Exercice A
Mettez à jour les enregistrements, de leur première ligne jusqu'à la ligne contenant « De overdracht is dan een kantelpunt. » incluse, en remplaçant « Revue papier » par « Revue numérique ». Reproduisez ces lignes sans aucune autre modification.

*** Texte

Et lorsque  nous avions besoin de téléphoner, nous allions chez les propriétaires de la belle maison du tertre, chez les Connan, au 49 de la rue du Pré-Chesnay, qui tenaient le poste de téléphone public.".

Travaux rue du Coucou. Photo Famille Garnier 1957-1958

La photo ci-dessus est intéressante car elle est prise au moment du début des travaux dans la rue du Coucou en 1957-1958. Les haies de troène ont été rasées, ce qui donne une superbe perspective sur la maison de la famille Marcel Rouxel (de nos jours elle est cachée par les immeubles de la Résidence Vauban). 

 

L'école Hoche années 50

L’école Hoche a été construite au milieu des années 50, et a remplacé les baraquements qui abritaient les plus grandes classes de l’école Guébriant. Dans le quartier certains l’appelaient  "l’école du Coucou" en raison de sa proximité avec le lieu-dit.

Jeanine Herviou qui habitait sur le tertre Marie-Dondaine se souvient : « Quand j’étais à l’école rue Hoche, on revenait par le chemin du Coucou. Il n’y avait que des jardins dans ce coin là".

******
*** Enregistrements fournis

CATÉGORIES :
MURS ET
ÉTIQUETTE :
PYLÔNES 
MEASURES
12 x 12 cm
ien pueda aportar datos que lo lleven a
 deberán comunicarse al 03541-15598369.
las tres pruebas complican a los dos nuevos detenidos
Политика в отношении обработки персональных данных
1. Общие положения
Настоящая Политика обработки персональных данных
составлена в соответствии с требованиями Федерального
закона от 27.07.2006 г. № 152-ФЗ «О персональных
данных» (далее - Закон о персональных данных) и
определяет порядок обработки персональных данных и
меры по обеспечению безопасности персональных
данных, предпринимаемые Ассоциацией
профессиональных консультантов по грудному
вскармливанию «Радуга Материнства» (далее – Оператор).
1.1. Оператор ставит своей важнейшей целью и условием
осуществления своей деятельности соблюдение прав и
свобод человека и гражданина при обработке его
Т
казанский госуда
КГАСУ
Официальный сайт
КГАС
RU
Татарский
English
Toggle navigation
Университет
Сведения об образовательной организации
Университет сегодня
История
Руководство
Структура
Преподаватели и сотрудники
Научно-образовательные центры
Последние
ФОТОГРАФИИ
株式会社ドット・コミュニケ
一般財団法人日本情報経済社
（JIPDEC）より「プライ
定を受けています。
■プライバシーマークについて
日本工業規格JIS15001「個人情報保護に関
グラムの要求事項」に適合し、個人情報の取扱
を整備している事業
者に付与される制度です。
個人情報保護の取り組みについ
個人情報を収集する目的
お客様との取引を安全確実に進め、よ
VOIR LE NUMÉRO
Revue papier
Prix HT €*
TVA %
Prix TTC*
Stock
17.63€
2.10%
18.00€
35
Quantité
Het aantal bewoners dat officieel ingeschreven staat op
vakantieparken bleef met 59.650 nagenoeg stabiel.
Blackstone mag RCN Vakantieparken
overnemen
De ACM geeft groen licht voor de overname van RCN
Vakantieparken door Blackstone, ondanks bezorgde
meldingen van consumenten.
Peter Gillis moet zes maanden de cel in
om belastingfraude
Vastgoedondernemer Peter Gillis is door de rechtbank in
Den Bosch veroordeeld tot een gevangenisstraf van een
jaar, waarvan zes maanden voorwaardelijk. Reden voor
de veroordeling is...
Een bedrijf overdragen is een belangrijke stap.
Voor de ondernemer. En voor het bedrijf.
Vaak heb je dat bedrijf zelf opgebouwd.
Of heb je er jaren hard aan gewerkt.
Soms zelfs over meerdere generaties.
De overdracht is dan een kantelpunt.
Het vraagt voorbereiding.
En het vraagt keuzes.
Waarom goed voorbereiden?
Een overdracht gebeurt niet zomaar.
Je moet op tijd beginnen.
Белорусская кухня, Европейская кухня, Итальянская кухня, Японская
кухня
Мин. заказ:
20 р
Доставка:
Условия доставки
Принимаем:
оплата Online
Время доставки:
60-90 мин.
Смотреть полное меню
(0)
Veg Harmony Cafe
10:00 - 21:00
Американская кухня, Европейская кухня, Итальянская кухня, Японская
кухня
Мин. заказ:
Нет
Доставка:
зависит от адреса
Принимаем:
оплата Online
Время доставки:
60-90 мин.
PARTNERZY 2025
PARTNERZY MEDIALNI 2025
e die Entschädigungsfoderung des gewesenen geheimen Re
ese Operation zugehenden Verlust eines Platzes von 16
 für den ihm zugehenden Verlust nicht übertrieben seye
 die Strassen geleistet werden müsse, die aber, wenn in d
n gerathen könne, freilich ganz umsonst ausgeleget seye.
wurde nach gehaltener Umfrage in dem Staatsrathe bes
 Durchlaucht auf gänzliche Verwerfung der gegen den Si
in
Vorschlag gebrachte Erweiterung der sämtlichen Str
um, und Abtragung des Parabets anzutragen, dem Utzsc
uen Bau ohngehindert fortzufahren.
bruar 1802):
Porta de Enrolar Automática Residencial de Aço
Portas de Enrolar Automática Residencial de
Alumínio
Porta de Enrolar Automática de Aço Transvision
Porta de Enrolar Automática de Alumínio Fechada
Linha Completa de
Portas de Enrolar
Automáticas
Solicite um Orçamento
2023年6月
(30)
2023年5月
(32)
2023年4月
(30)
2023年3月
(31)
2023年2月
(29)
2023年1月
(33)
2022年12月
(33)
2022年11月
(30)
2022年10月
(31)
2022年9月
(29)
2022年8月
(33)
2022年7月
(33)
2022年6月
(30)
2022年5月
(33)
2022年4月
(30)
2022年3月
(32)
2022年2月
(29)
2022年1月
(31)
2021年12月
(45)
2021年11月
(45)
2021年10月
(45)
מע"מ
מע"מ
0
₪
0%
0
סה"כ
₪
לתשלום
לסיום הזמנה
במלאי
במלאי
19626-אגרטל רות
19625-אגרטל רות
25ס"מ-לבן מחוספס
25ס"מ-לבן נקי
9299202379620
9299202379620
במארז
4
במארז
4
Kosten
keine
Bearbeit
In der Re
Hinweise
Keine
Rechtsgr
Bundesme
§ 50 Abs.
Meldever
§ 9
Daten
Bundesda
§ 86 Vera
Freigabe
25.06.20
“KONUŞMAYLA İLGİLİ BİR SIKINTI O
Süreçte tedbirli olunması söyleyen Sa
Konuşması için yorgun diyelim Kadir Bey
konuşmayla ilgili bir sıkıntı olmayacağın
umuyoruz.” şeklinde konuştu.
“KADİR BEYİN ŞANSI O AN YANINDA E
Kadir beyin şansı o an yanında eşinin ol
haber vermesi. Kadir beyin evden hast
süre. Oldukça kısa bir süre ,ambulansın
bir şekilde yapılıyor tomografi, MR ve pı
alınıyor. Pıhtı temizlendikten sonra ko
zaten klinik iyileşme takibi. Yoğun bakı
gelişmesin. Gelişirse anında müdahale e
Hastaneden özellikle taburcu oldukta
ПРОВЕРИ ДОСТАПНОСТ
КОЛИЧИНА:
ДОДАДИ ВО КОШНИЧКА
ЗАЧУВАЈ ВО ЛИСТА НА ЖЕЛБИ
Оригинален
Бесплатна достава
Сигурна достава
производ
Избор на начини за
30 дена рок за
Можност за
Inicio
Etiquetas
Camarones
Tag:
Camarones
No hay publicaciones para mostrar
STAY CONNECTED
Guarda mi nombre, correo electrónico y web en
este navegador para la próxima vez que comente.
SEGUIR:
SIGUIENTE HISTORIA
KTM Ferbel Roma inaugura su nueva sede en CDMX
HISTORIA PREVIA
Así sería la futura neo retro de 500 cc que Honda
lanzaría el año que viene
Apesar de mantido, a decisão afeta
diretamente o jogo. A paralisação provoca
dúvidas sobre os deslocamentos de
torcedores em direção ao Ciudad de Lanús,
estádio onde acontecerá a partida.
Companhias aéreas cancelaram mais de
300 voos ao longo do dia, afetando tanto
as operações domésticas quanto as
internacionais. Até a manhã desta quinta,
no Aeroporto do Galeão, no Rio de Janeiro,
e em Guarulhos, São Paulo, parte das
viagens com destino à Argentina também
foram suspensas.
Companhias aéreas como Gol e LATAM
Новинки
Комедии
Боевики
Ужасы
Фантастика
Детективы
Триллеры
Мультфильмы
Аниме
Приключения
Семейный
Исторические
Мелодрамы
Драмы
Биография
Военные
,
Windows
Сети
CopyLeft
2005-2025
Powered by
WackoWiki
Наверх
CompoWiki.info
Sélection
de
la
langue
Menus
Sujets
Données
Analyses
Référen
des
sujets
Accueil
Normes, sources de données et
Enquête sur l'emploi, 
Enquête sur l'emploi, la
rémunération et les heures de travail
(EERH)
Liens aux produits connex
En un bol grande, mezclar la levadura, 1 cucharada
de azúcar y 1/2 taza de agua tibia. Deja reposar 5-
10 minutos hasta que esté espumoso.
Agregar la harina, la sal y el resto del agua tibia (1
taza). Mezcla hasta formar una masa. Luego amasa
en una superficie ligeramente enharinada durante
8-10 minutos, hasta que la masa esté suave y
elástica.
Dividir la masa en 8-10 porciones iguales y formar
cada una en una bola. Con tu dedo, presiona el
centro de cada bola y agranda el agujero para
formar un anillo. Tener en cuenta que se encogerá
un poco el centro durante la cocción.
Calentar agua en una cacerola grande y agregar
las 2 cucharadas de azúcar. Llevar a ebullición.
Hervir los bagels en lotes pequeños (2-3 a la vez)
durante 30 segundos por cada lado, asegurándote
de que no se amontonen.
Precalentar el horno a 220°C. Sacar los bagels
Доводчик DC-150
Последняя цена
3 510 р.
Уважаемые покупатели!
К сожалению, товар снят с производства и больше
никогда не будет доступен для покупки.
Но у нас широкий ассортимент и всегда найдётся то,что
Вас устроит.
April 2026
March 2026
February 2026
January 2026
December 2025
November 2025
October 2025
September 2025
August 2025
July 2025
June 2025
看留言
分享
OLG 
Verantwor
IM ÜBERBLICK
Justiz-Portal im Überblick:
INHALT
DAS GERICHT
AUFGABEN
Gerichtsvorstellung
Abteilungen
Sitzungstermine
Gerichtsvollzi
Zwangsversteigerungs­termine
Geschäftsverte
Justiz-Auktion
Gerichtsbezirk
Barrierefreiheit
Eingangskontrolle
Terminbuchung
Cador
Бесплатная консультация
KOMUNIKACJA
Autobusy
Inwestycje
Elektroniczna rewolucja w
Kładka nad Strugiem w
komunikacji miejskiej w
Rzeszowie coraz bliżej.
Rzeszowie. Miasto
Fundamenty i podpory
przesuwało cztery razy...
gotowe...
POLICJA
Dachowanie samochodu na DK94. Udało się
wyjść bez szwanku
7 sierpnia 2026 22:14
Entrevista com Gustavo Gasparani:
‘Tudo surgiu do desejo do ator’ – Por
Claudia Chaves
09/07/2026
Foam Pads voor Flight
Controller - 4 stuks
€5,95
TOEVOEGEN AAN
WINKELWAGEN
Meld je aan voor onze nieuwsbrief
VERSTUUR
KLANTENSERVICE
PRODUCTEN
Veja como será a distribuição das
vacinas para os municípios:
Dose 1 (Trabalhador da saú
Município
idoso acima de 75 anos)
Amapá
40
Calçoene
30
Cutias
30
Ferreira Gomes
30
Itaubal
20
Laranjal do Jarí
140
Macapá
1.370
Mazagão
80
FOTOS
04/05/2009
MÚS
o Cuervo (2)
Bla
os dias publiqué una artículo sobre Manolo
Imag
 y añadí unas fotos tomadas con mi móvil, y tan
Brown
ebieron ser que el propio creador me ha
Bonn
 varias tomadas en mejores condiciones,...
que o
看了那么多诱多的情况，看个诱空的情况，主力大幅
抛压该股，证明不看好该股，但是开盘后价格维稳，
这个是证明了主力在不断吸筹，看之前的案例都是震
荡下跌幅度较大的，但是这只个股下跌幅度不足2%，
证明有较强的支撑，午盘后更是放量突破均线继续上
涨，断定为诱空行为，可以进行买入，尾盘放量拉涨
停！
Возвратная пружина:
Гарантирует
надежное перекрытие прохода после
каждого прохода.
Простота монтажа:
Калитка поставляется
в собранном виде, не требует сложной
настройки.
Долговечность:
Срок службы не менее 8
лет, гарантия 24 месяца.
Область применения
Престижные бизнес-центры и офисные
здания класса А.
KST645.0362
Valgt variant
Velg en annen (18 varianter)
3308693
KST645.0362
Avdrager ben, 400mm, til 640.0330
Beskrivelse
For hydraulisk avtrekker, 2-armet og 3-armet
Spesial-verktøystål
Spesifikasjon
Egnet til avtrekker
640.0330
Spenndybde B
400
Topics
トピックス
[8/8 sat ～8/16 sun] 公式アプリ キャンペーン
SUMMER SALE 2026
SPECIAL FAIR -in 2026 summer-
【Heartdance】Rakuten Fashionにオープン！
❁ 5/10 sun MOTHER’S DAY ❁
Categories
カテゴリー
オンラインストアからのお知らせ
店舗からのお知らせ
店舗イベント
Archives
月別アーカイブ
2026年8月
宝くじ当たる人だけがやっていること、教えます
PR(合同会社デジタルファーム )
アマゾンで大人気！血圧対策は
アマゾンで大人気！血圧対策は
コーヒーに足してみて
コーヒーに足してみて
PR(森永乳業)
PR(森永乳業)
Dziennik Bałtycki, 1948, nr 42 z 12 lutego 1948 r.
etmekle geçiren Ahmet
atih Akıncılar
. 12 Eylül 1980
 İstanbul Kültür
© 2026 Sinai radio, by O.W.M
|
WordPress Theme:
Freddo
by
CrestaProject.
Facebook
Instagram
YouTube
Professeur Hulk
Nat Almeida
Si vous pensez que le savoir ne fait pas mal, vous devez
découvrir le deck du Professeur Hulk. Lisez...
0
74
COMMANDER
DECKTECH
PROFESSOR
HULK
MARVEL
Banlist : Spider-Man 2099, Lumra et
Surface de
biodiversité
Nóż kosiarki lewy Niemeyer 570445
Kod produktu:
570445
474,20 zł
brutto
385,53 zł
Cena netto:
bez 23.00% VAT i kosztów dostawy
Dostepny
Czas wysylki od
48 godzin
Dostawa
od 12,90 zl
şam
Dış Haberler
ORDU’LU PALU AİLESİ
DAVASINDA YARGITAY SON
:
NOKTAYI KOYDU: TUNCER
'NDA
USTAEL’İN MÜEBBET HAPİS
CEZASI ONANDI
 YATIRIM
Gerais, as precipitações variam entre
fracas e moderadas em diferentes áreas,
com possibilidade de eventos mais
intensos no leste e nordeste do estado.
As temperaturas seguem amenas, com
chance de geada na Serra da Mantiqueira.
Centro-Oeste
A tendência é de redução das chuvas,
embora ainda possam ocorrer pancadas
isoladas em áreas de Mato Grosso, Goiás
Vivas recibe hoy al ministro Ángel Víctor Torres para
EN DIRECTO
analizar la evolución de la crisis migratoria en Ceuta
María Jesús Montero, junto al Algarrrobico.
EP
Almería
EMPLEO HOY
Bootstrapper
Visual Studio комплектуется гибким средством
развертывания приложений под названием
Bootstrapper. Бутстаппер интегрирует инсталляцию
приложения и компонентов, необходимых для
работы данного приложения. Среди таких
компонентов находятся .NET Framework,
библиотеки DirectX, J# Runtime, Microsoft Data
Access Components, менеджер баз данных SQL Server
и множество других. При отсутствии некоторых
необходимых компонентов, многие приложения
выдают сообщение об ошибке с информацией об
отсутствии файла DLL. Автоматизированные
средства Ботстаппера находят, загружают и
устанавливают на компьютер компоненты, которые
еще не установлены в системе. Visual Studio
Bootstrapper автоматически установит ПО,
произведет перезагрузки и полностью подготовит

******

Exercice B
Relevez toutes les rues et tous les chemins nommés dans le texte.

Corrigé A
CATÉGORIES :
MURS ET
ÉTIQUETTE :
PYLÔNES 
MEASURES
12 x 12 cm
ien pueda aportar datos que lo lleven a
 deberán comunicarse al 03541-15598369.
las tres pruebas complican a los dos nuevos detenidos
Политика в отношении обработки персональных данных
1. Общие положения
Настоящая Политика обработки персональных данных
составлена в соответствии с требованиями Федерального
закона от 27.07.2006 г. № 152-ФЗ «О персональных
данных» (далее - Закон о персональных данных) и
определяет порядок обработки персональных данных и
меры по обеспечению безопасности персональных
данных, предпринимаемые Ассоциацией
профессиональных консультантов по грудному
вскармливанию «Радуга Материнства» (далее – Оператор).
1.1. Оператор ставит своей важнейшей целью и условием
осуществления своей деятельности соблюдение прав и
свобод человека и гражданина при обработке его
Т
казанский госуда
КГАСУ
Официальный сайт
КГАС
RU
Татарский
English
Toggle navigation
Университет
Сведения об образовательной организации
Университет сегодня
История
Руководство
Структура
Преподаватели и сотрудники
Научно-образовательные центры
Последние
ФОТОГРАФИИ
株式会社ドット・コミュニケ
一般財団法人日本情報経済社
（JIPDEC）より「プライ
定を受けています。
■プライバシーマークについて
日本工業規格JIS15001「個人情報保護に関
グラムの要求事項」に適合し、個人情報の取扱
を整備している事業
者に付与される制度です。
個人情報保護の取り組みについ
個人情報を収集する目的
お客様との取引を安全確実に進め、よ
VOIR LE NUMÉRO
Revue numérique
Prix HT €*
TVA %
Prix TTC*
Stock
17.63€
2.10%
18.00€
35
Quantité
Het aantal bewoners dat officieel ingeschreven staat op
vakantieparken bleef met 59.650 nagenoeg stabiel.
Blackstone mag RCN Vakantieparken
overnemen
De ACM geeft groen licht voor de overname van RCN
Vakantieparken door Blackstone, ondanks bezorgde
meldingen van consumenten.
Peter Gillis moet zes maanden de cel in
om belastingfraude
Vastgoedondernemer Peter Gillis is door de rechtbank in
Den Bosch veroordeeld tot een gevangenisstraf van een
jaar, waarvan zes maanden voorwaardelijk. Reden voor
de veroordeling is...
Een bedrijf overdragen is een belangrijke stap.
Voor de ondernemer. En voor het bedrijf.
Vaak heb je dat bedrijf zelf opgebouwd.
Of heb je er jaren hard aan gewerkt.
Soms zelfs over meerdere generaties.
De overdracht is dan een kantelpunt.

Corrigé B
- rue du Pré-Chesnay
- rue du Coucou
- rue Hoche
- chemin du Coucou